Сумерки раннего вечера уплотнили и без того более густой, чем обычно, слой смога, который постепенно переходил в низкие грязноватые облака, то и дело оплевывавшие мелкой моросью несчастных прохожих глубоко внизу. Туча серой дымкой заволокла громадные, во всю стену, окна кабинета Кина, хотя над ним было еще два этажа. Тем не менее Кин хорошо видел находившийся на расстоянии пяти километров от штаб-квартиры «Синсаунд» небоскреб компании «Медтех». Вокруг этого здания периодически вспыхивали выбросы электрических разрядов и превращали смог, вторгшийся в пространство частного владения, в пар, очищавший воздух. Разряды генерировались устройством, патент на которое принадлежал самой «Медтех», для которой, видите ли, исключительно важно стерилизовать воздух, прежде чем он попадет в драгоценные легкие ее работников. Когда шесть лет назад «Медтех» впервые запустила в работу свою игрушку, создаваемые ею фоновое поле и статическое электричество за какой-то час испортили эталонные синдиски на многочисленных студиях звукозаписи, занимавших средние этажи Башни, сведя на нет всю работу «Синсаунд». Остановить стерилизатор атмосферы удалось лишь судебным постановлением о возникновении чрезвычайной ситуации. Судебные баталии оказались жаркими, затяжными и дорогостоящими, а окончательное решение компромиссным: «Медтех» получила право продолжать использование стерилизатора — в конце концов, он предназначен для охраны здоровья сотрудников компании и создания стерильных условий работы медицинского оборудования, — но должна была возместить «Синсаунд» ущерб по перезаписи поврежденных дисков, разработать и установить систему силового защитного поля, которое исключило бы выход электрических разрядов за пределы принадлежавшей ей земельной собственности. Теперь эти компании — заклятые враги, и это, по мнению Кина, просто замечательно. Он ненавидел их обе.

Его внимание отвлек от окна осторожный стук, и он повернулся к отделанной под дуб двери.

— Войдите. — На пороге появилась Марсина, секретарша Кина. — В чем дело?

— Вас желает видеть Деймон Эддингтон, — ответила она бесстрастным тоном. С прошлой недели в облике этой женщины, в возрасте немного за тридцать и крепкого телосложения, произошли решительные перемены. Прическа темно-рыжих волос под пажа уступила место вызывающей стрижке с бритыми и окрашенными в черный цвет висками, над которыми наподобие короны возвышалась копна тугих, словно пружины, кудрей оранжевого цвета. Она сменила гардероб и, по-видимому, подтянула кожу на лице; на ней был приталенный зеленый костюм с короткими рукавами, который выглядел так, как и должен выглядеть костюм, перешивавшийся несколько раз, а довершал ансамбль темно-красный шарфик, повязанный вокруг короткой толстой шеи и заправленный концами за ворот жакета. Все вместе производило отвратительное впечатление.

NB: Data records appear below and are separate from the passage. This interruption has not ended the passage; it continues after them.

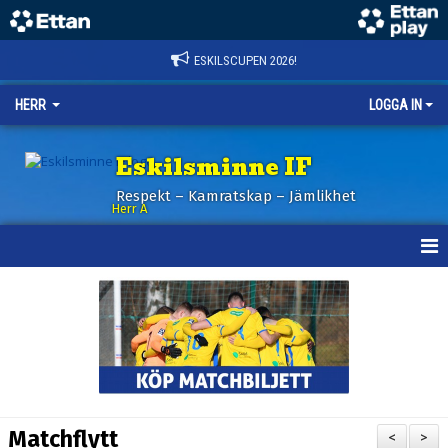
ESKILSCUPEN 2026!
HERR
LOGGA IN
Eskilsminne IF
Respekt – Kamratskap – Jämlikhet
Herr A
HEM
KALENDER
NYHETER
TRUPPEN
Matchflytt
<
>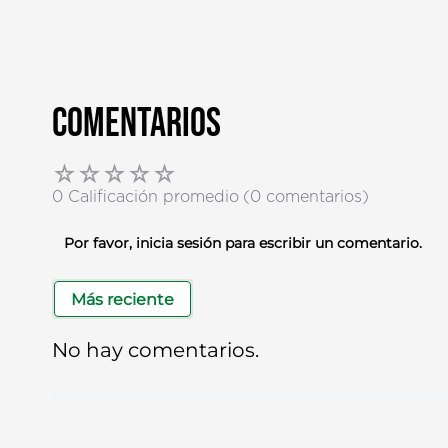
Comentarios
☆
☆
☆
☆
☆
0 Calificación promedio
(0 comentarios)
Por favor, inicia sesión para escribir un comentario.
Más reciente
No hay comentarios.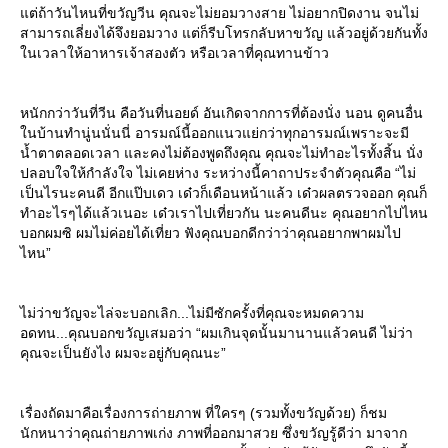
ต่ถ้าวันไหนที่ขวัญวีน คุณจะไม่ยอมวางสาย ไม่อยากปิดงาน จนไม่
สามารถเลี่ยงได้จึงยอมวาง แต่ก็รีบโทรกลับหาขวัญ แล้วอยู่ด้วยกันทั้ง
นเวลาให้อาหารเจ้าสองตัว หรือเวลาที่คุณทานข้าว
หนักกว่าวันที่วีน คือวันที่นอยด์ อันเกิดจากการที่ต้องนั่ง นอน ดูคนอื่น
นบ้านทำนู่นนั่นนี่ อารมณ์นี้ออกแนวแย่กว่าทุกอารมณ์เพราะจะมี
น้ำตาตลอดเวลา และคงไม่ต้องพูดถึงคุณ คุณจะไม่ทำอะไรทั้งสิ้น นั่ง
ปลอบใจให้กำลังใจ ไม่เคยห่าง ระหว่างนี้คาถาประจำตัวคุณคือ “ไม่
เป็นไรนะคนดี อีกแป๊บเดว เด๋วก็เดือนหน้าแล้ว เด๋วผลตรวจออก คุณก็
ทำอะไรๆได้แล้วเนอะ เด๋วเราไปเที่ยวกัน นะคนดีนะ คุณอยากไปไหน
บอกผมซิ ผมไม่ค่อยได้เที่ยว ฟังคุณบอกดีกว่าว่าคุณอยากพาผมไป
ไหน”
ไม่ว่าขวัญจะไล่จะบอกเลิก...ไม่มีซักครั้งที่คุณจะหมดความ
อดทน...คุณบอกขวัญเสมอว่า “ผมเกินจุดนั้นมานานแล้วคนดี ไม่ว่า
คุณจะเป็นยังไง ผมจะอยู่กับคุณนะ”
เรื่องถัดมาคือเรื่องการถ่ายภาพ ที่ใครๆ (รวมทั้งขวัญด้วย) ก็ชม
นักหนาว่าคุณถ่ายภาพเก่ง ภาพที่ออกมาสวย ซึ่งขวัญรู้ดีว่า มาจาก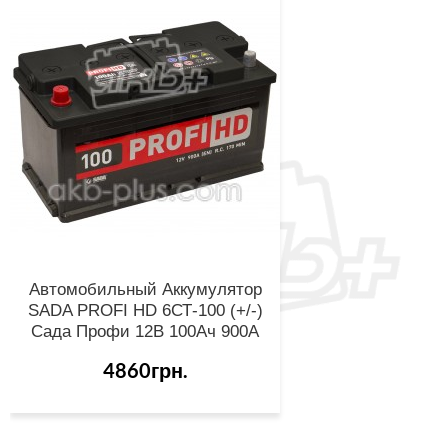
Автомобильный Аккумулятор
SADA PROFI HD 6СТ-100 (+/-)
Сада Профи 12В 100Ач 900А
4860грн.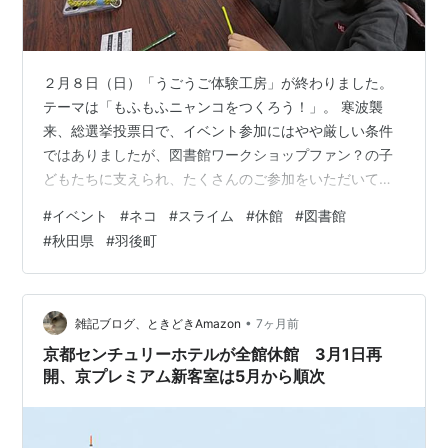
２月８日（日）「うごうご体験工房」が終わりました。
テーマは「もふもふニャンコをつくろう！」。 寒波襲
来、総選挙投票日で、イベント参加にはやや厳しい条件
ではありましたが、図書館ワークショップファン？の子
どもたちに支えられ、たくさんのご参加をいただいて実
施できたことを喜んでいます。 いつになく？静かさを感
#
イベント
#
ネコ
#
スライム
#
休館
#
図書館
じる作業中でした。 スポンジシートを組み合わせて芯を
#
秋田県
#
羽後町
作ったり、長い毛糸を巻き付けたり。小さいお子さんに
は少し手間のかかる作業だったようですが、お家の方や
図書館職員とともに時間をかけてじっくり取り組んでい
る様子が印象的でした。 静かだったのは、集中していた
•
雑記ブログ、ときどきAmazon
7ヶ月前
ということですね。 赤いリボンが印象的なも…
京都センチュリーホテルが全館休館 3月1日再
開、京プレミアム新客室は5月から順次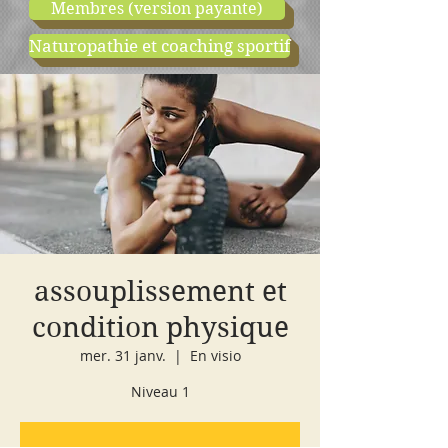
Membres (version payante)
Naturopathie et coaching sportif
boutique
cours d'essai
assouplissement et
condition physique
mer. 31 janv.
  |  
En visio
Niveau 1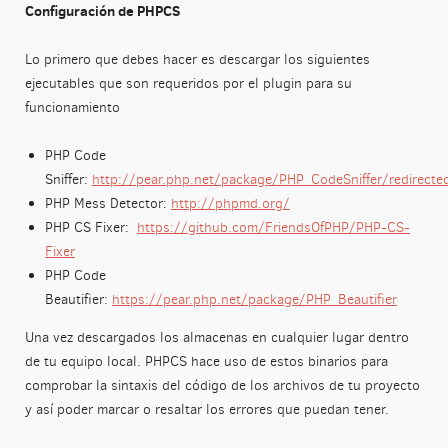
Configuración de PHPCS
Lo primero que debes hacer es descargar los siguientes
ejecutables que son requeridos por el plugin para su
funcionamiento
PHP Code
Sniffer:
http://pear.php.net/package/PHP_CodeSniffer/redirecte
PHP Mess Detector:
http://phpmd.org/
PHP CS Fixer:
https://github.com/FriendsOfPHP/PHP-CS-
Fixer
PHP Code
Beautifier:
https://pear.php.net/package/PHP_Beautifier
Una vez descargados los almacenas en cualquier lugar dentro
de tu equipo local. PHPCS hace uso de estos binarios para
comprobar la sintaxis del código de los archivos de tu proyecto
y así poder marcar o resaltar los errores que puedan tener.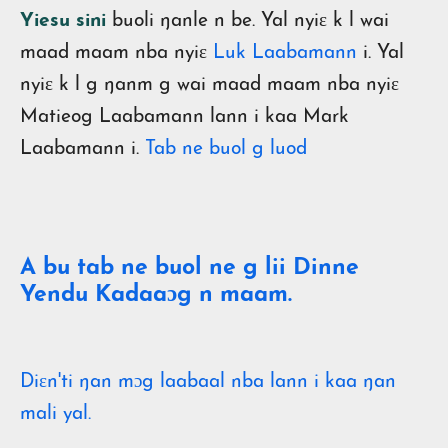
Yiesu sini
buoli ŋanle n be. Yal nyiɛ k l wai
maad maam nba nyiɛ
Luk Laabamann
i. Yal
nyiɛ k l g ŋanm g wai maad maam nba nyiɛ
Matieog Laabamann lann i kaa Mark
Laabamann i.
Tab ne buol g luod
A bu tab ne buol ne g lii Dinne
Yendu Kadaaɔg n maam.
Diɛn'ti ŋan mɔg laabaal nba lann i kaa ŋan
mali yal.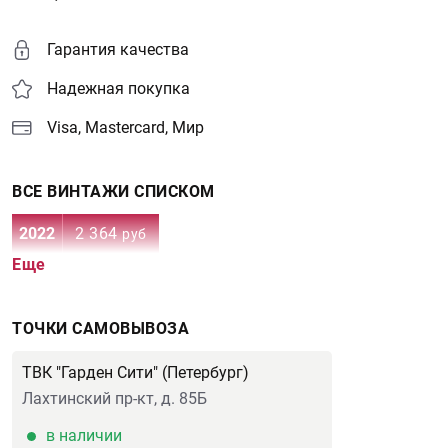
Гарантия качества
Надежная покупка
Visa, Mastercard, Мир
ВСЕ ВИНТАЖИ СПИСКОМ
2022
2 364
руб
Еще
ТОЧКИ САМОВЫВОЗА
ТВК "Гарден Сити" (Петербург)
Лахтинский пр-кт, д. 85Б
в наличии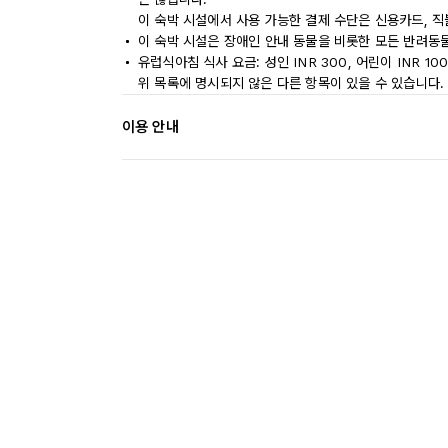
이 숙박 시설에서 사용 가능한 결제 수단은 신용카드, 직
이 숙박 시설은 장애인 안내 동물을 비롯한 모든 반려동
유럽식아침 식사 요금: 성인 INR 300, 어린이 INR 10
위 목록에 명시되지 않은 다른 항목이 있을 수 있습니다.
이용 안내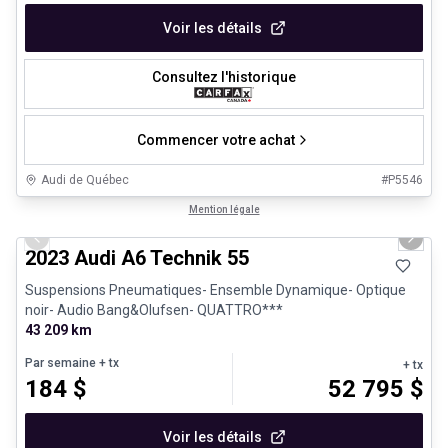
Voir les détails
Consultez l'historique
Commencer votre achat
Audi de Québec
#
P5546
1/28
Très bonne offre
Mention légale
Previous slide
Next 
2023 Audi A6 Technik 55
Suspensions Pneumatiques- Ensemble Dynamique- Optique
noir- Audio Bang&Olufsen- QUATTRO***
43 209 km
Par semaine
+ tx
+ tx
184
$
52 795
$
Voir les détails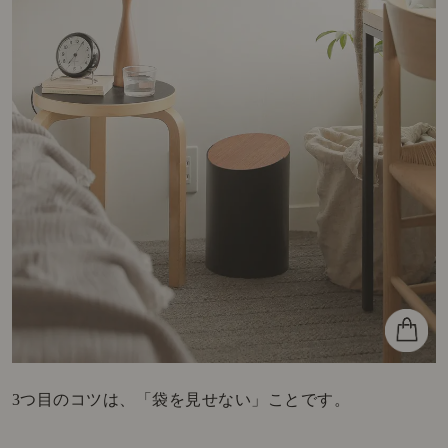
3つ目のコツは、「袋を見せない」ことです。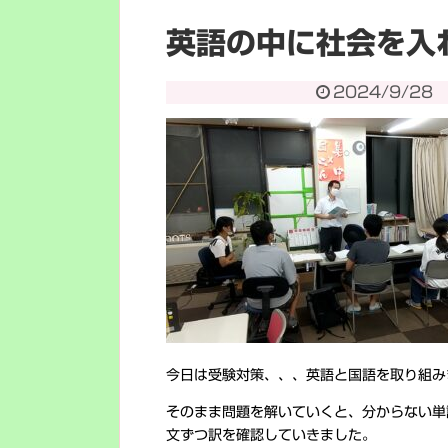
英語の中に社会を入
2024/9/28
今日は受験対策、、、英語と国語を取り組み
そのまま問題を解いていくと、分からない単
文ずつ訳を確認していきました。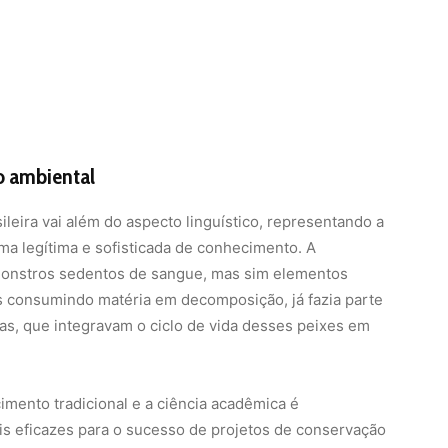
ão ambiental
ileira vai além do aspecto linguístico, representando a
ma legítima e sofisticada de conhecimento. A
onstros sedentos de sangue, mas sim elementos
s consumindo matéria em decomposição, já fazia parte
as, que integravam o ciclo de vida desses peixes em
imento tradicional e a ciência acadêmica é
s eficazes para o sucesso de projetos de conservação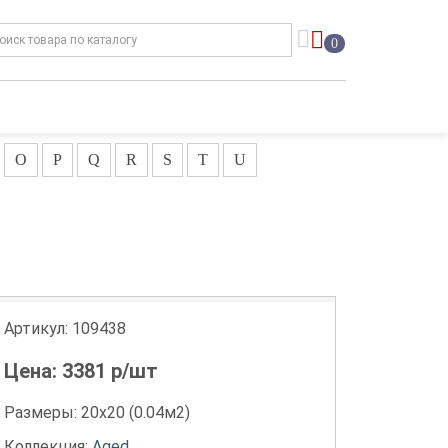
0
O
P
Q
R
S
T
U
Артикул:
109438
Цена:
3381
р/шт
Размеры: 20х20 (0.04м2)
Коллекция:
Aged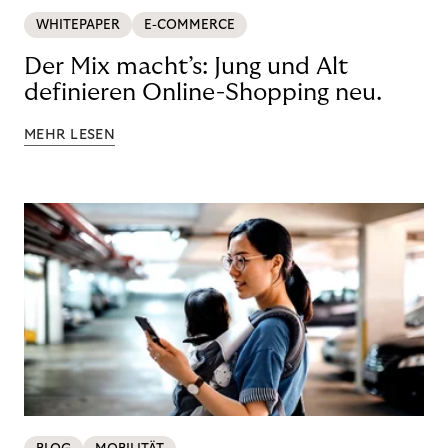
WHITEPAPER
E-COMMERCE
Der Mix macht’s: Jung und Alt
definieren Online-Shopping neu.
MEHR LESEN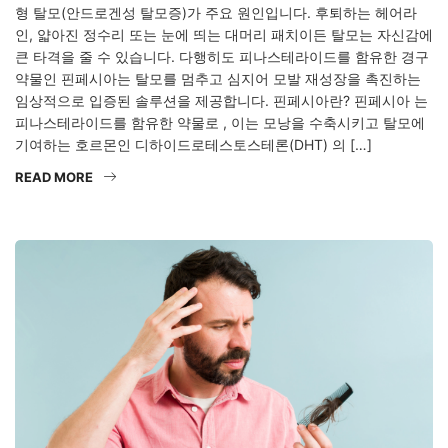
형 탈모(안드로겐성 탈모증)가 주요 원인입니다. 후퇴하는 헤어라
인, 얇아진 정수리 또는 눈에 띄는 대머리 패치이든 탈모는 자신감에
큰 타격을 줄 수 있습니다. 다행히도 피나스테라이드를 함유한 경구
약물인 핀페시아는 탈모를 멈추고 심지어 모발 재성장을 촉진하는
임상적으로 입증된 솔루션을 제공합니다. 핀페시아란? 핀페시아 는
피나스테라이드를 함유한 약물로 , 이는 모낭을 수축시키고 탈모에
기여하는 호르몬인 디하이드로테스토스테론(DHT) 의 […]
READ MORE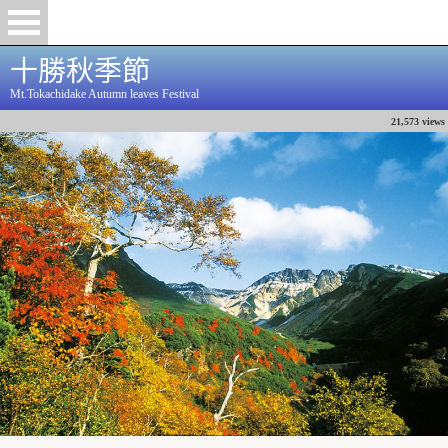
十勝秋季節
Mt.Tokachidake Autumn leaves Festival
21,573 views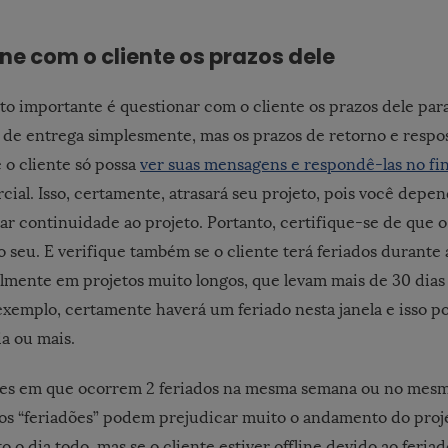
ne com o cliente os prazos dele
o importante é questionar com o cliente os prazos dele para
 de entrega simplesmente, mas os prazos de retorno e respos
o cliente só possa
ver suas mensagens e respondê-las no fin
cial. Isso, certamente, atrasará seu projeto, pois você depe
ar continuidade ao projeto. Portanto, certifique-se de que o
ao seu. E verifique também se o cliente terá feriados durante
almente em projetos muito longos, que levam mais de 30 dias
exemplo, certamente haverá um feriado nesta janela e isso po
a ou mais.
ções em que ocorrem 2 feriados na mesma semana ou no mesm
os “feriadões” podem prejudicar muito o andamento do proj
o o dia todo, mas se o cliente estiver offline devido ao feria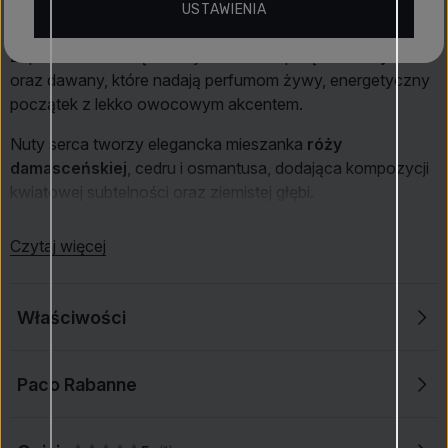
USTAWIENIA
głębi oraz wyrafinowania.
Zapach otwiera się świeżym i słodkim połączeniem
jabłka
oraz dawany, które nadają perfumom żywy, energetyczny
początek z lekko owocowym akcentem.
Nuty serca tworzy elegancka mieszanka
róży
damasceńskiej
, cedru i osmantusa, dodająca kompozycji
kwiatowej subtelności oraz ziemistej głębi.
Baza zapachu jest ciepła i zmysłowa, zbudowana z
Czytaj więcej
wanilii
, fasoli tonka i paczuli. Te składniki zapewniają
trwałe, przyciągające zakończenie, które pozostawia na
skórze bogate i męskie wrażenie.
Właściwości
1 Million Elixir
to doskonały wybór dla mężczyzn, którzy
chcą emanować pewnością siebie, elegancją i intensywną
Paco Rabanne
atrakcyjnością. Te
perfumy
sprawdzą się idealnie na
wieczór lub wyjątkowe okazje, gdy chcesz pozostawić
niezapomniane wrażenie.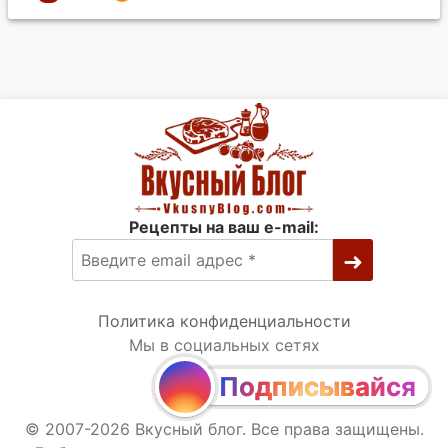
Рецепты на ваш e-mail:
Политика конфиденциальности
Мы в социальных сетях
Подписывайся
© 2007-2026 Вкусный блог. Все права защищены.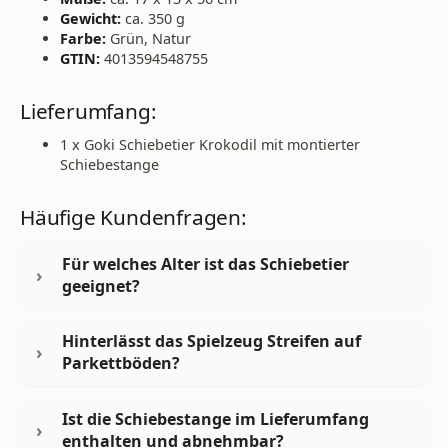
Gewicht:
ca. 350 g
Farbe:
Grün, Natur
GTIN:
4013594548755
Lieferumfang:
1 x Goki Schiebetier Krokodil mit montierter
Schiebestange
Häufige Kundenfragen:
Für welches Alter ist das Schiebetier
geeignet?
Hinterlässt das Spielzeug Streifen auf
Parkettböden?
Ist die Schiebestange im Lieferumfang
enthalten und abnehmbar?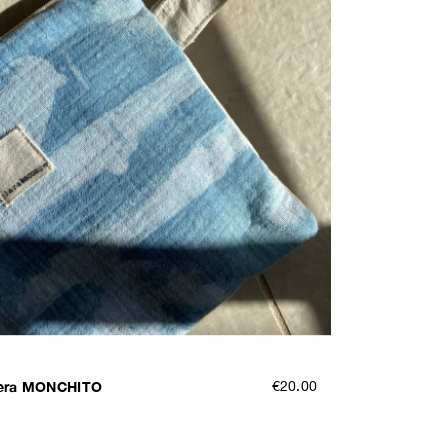
tera MONCHITO
€20.00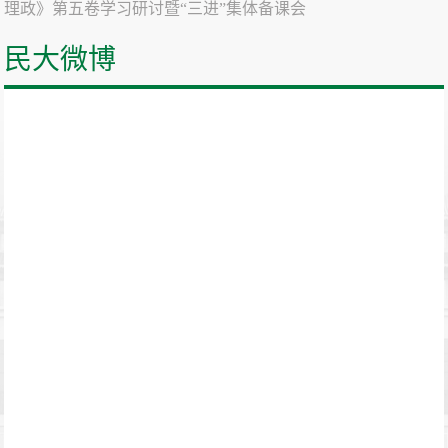
理政》第五卷学习研讨暨“三进”集体备课会
民大微博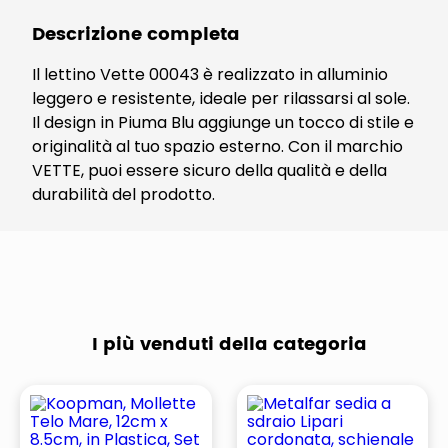
Descrizione completa
Il lettino Vette 00043 è realizzato in alluminio
leggero e resistente, ideale per rilassarsi al sole.
Il design in Piuma Blu aggiunge un tocco di stile e
originalità al tuo spazio esterno. Con il marchio
VETTE, puoi essere sicuro della qualità e della
durabilità del prodotto.
I più venduti della categoria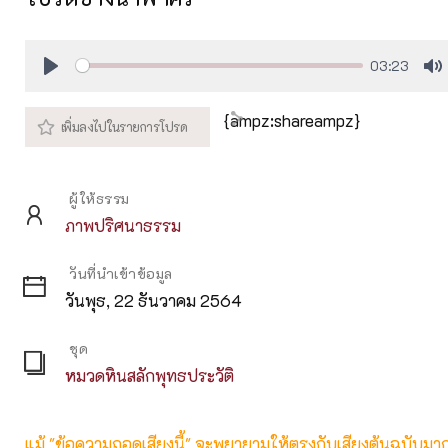
03:23
Play
M
{ampz:shareampz}
ผู้ให้ธรรม
ภาพปริศนาธรรม
วันที่นำเข้าข้อมูล
วันพุธ, 22 ธันวาคม 2564
ชุด
หมวดหินสลักพุทธประวัติ
แม้ "ข้อความถอดเสียงนี้" จะพยายามให้ตรงกับเสียงต้นฉบับมากที่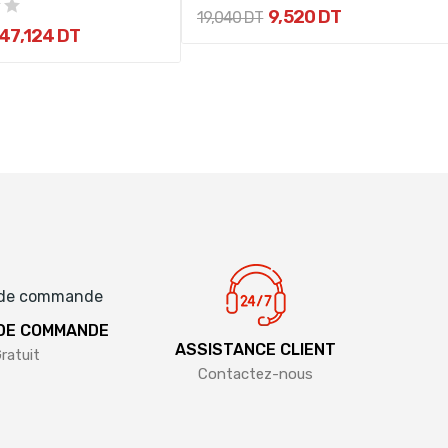
9,520 DT
19,040 DT
47,124 DT
 DE COMMANDE
ASSISTANCE CLIENT
ratuit
Contactez-nous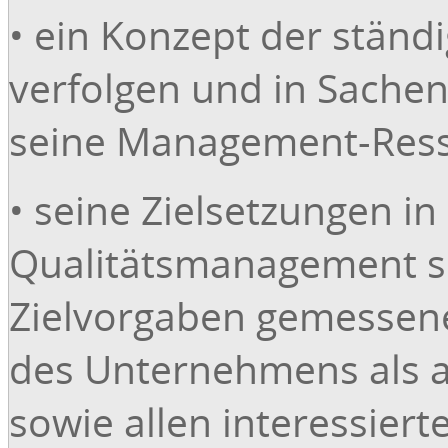
• ein Konzept der ständ
verfolgen und in Sache
seine Management-Ress
• seine Zielsetzungen i
Qualitätsmanagement so
Zielvorgaben gemessene
des Unternehmens als 
sowie allen interessiert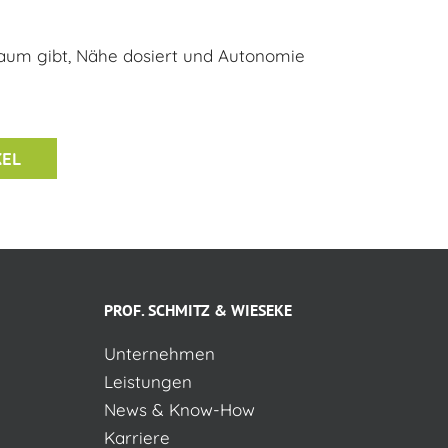
Raum gibt, Nähe dosiert und Autonomie
KEL
PROF. SCHMITZ & WIESEKE
Unternehmen
Leistungen
News & Know-How
Karriere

Он не сомневался, что Марсина старалась выглядеть, привлекательной, возможно надеясь, в конце концов привлечь к себе его внимание не только тем, что касалось работы. Кину вдруг пришла в голову мысль, что эта и без того малопривлекательная женщина выглядела теперь похожей на антикварных кукол с плоскими лицами, которые недавно снова стали пользоваться спросом и подскочили в цене. Мысль, что она именно этого сходства и добивалась, позабавила Кина: он едва не рассмеялся в голос. Всякий раз, когда он оставлял без замечаний обновление внешнего вида Марсины, ее вежливость постепенно сменялась ледяной холодностью. Что ей нужно, не ждет ли она приглашения на свидание? Вряд ли. Кин в свои пятьдесят два крепок и здоров, как тридцатилетний. Он не раз пытался заставить себя проникнуться к ней состраданием, но ничего не получалось: подружек у него более чем достаточно, и ни одной из них еще не перевалило за двадцать пять. Неужели она в самом деле думает, что могла бы соперничать с ними? Настойчивые домогательства этой женщины порядком ему досаждали.

Пока она стоит в дверном проеме между ним и Деймоном Эддингтоном, пожалуй, самый подходящий момент лишний раз дать ей понять, кто здесь командует. Не вредно напомнить об этом и Эддингтону.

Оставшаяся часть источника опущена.